▶ _The input_
----------------
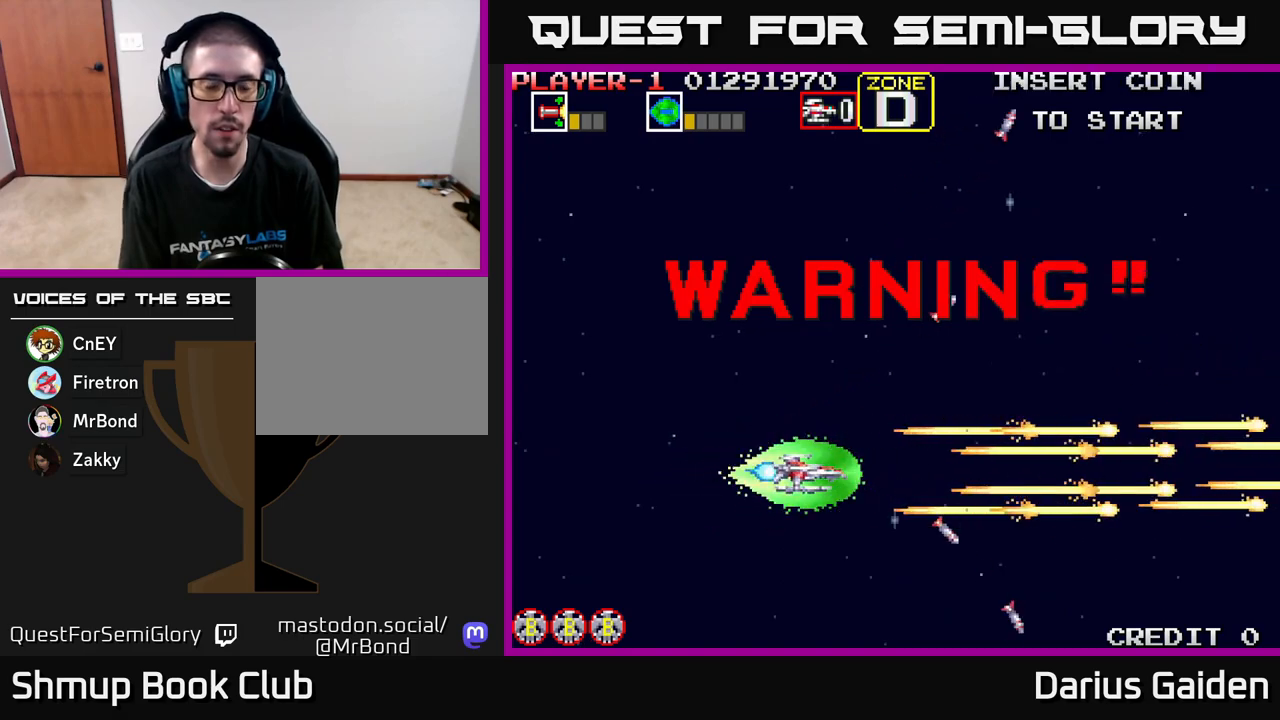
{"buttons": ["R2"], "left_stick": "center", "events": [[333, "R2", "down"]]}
----------------
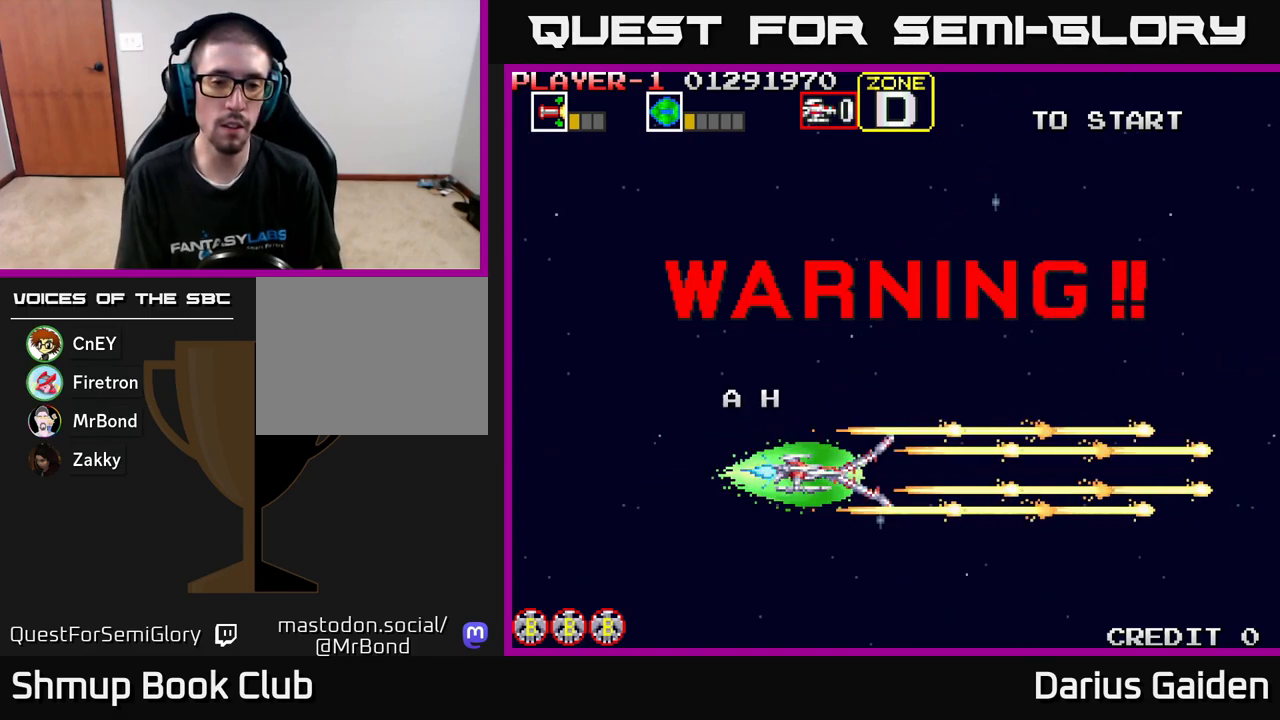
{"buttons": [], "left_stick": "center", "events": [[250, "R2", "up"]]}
----------------
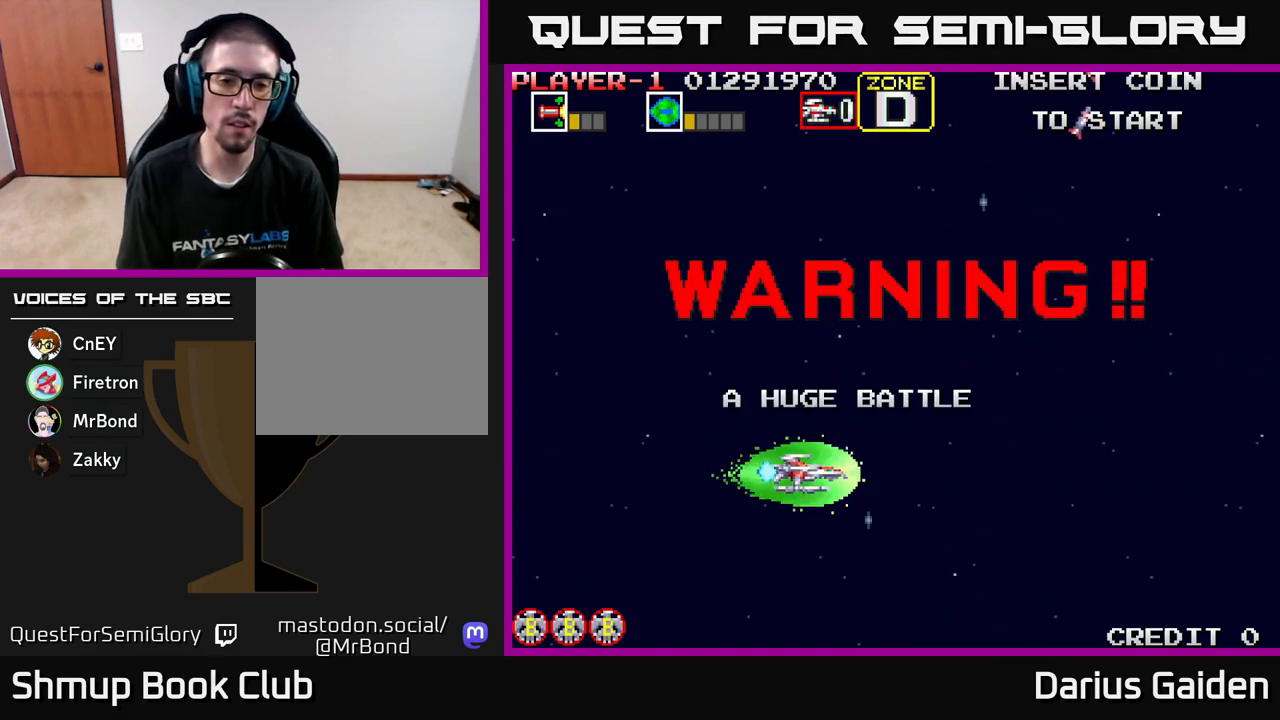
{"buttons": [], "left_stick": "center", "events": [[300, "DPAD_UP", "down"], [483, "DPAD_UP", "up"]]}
----------------
▶ _Exercise description_
Where a line of the records holds the word "down", copy that line.

▶ _Solution_
{"buttons": ["R2"], "left_stick": "center", "events": [[333, "R2", "down"]]}
{"buttons": [], "left_stick": "center", "events": [[300, "DPAD_UP", "down"], [483, "DPAD_UP", "up"]]}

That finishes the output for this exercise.